Estratto:
Le morti  per overdose in Europa sono in  crescita, del 6%,  tra il 2014 e il 2015,  secondo  il  Rapporto 2017 dell’EMCDDA. Si tratta di 8441 morti: tra il 2010 e il 2012 si era assistito a un decremento generale, considerando tutte le sostanze, poi si verificò una lenta ripresa e dal 2014 un  incremento più deciso. Queste morti continuano ad essere  dovute per il 79% a overdose da oppiacei, e sempre di oppiacei si parla quando si considera il  dato delle morti correlate a metadone, che in paesi come Croazia, Danimarca, Francia e Irlanda avrebbero superato quelle da eroina.

Con le dovute cautele – infatti i dati, dice l’istituto europeo, sono da ritenersi “stime che rappresentano un valore provvisorio minimo” a causa dei tanti limiti nelle rilevazioni e ritardi delle segnalazioni dai paesi membri – le cifre parlano di una Unione molto differenziata al proprio interno: alla base del picco ci sono Germania e  Regno Unito che insieme concorrono al 46% di questo aumento, accompagnati da Spagna e Lituania.

Consegna 1: Riporta senza modifiche il passo dell'estratto che comincia con "Le morti  per" e prosegue fino a "quelle da eroina.".
Consegna 2: Traduci in inglese questa frase dell'estratto sulle morti per overdose: "Le morti per overdose in Europa sono in crescita, del 6%, tra il 2014 e il 2015, secondo il Rapporto 2017 dell’EMCDDA."

Voci estratte:
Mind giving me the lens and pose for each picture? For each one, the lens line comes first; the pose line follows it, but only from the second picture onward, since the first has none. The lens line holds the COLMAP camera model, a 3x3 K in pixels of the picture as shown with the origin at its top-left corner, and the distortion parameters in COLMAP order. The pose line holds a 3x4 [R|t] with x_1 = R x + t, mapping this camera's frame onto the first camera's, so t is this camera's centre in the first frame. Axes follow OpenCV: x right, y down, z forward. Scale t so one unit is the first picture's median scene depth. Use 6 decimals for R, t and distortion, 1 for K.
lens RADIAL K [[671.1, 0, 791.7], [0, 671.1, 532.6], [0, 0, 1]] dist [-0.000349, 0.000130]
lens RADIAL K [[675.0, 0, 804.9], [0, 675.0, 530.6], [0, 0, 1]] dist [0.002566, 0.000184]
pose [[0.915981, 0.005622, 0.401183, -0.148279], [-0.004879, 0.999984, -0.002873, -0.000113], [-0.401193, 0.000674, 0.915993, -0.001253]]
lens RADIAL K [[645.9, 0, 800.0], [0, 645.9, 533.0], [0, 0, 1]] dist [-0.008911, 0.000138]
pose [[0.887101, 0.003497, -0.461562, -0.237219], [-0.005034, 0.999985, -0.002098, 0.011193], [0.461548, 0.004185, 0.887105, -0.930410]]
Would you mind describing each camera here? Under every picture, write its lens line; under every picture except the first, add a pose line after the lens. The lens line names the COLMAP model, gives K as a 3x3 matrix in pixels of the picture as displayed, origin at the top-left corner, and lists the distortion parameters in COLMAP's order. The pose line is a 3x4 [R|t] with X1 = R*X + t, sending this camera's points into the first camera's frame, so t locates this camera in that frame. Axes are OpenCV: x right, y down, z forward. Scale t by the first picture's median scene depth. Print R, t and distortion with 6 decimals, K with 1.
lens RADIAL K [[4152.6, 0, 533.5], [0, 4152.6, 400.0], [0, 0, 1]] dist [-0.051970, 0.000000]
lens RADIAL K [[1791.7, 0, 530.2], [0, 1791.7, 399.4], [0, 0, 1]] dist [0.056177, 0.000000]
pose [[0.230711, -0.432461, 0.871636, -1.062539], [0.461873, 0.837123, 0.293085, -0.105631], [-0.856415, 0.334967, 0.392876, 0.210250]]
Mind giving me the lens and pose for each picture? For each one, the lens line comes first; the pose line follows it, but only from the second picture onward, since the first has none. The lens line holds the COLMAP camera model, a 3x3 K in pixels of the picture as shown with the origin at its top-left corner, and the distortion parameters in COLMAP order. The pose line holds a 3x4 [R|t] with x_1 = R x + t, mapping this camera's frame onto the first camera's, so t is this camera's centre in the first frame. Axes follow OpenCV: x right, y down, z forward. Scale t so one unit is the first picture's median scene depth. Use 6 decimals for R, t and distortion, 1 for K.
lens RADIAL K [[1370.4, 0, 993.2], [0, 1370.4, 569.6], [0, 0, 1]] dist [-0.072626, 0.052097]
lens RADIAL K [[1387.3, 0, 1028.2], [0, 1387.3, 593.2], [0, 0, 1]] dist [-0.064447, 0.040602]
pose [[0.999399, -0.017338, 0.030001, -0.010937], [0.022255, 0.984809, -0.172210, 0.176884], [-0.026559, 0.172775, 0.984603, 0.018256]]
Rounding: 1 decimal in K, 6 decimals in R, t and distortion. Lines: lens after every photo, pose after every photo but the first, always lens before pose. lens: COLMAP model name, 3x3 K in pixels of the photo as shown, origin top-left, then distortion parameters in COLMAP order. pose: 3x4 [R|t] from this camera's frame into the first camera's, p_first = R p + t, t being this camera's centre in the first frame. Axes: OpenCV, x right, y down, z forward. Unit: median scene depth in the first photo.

Soluzione 1:
Le morti  per overdose in Europa sono in  crescita, del 6%,  tra il 2014 e il 2015,  secondo  il  Rapporto 2017 dell’EMCDDA. Si tratta di 8441 morti: tra il 2010 e il 2012 si era assistito a un decremento generale, considerando tutte le sostanze, poi si verificò una lenta ripresa e dal 2014 un  incremento più deciso. Queste morti continuano ad essere  dovute per il 79% a overdose da oppiacei, e sempre di oppiacei si parla quando si considera il  dato delle morti correlate a metadone, che in paesi come Croazia, Danimarca, Francia e Irlanda avrebbero superato quelle da eroina.

Soluzione 2: Overdose deaths in Europe are on the rise, by 6%, between 2014 and 2015, according to the EMCDDA's 2017 Report.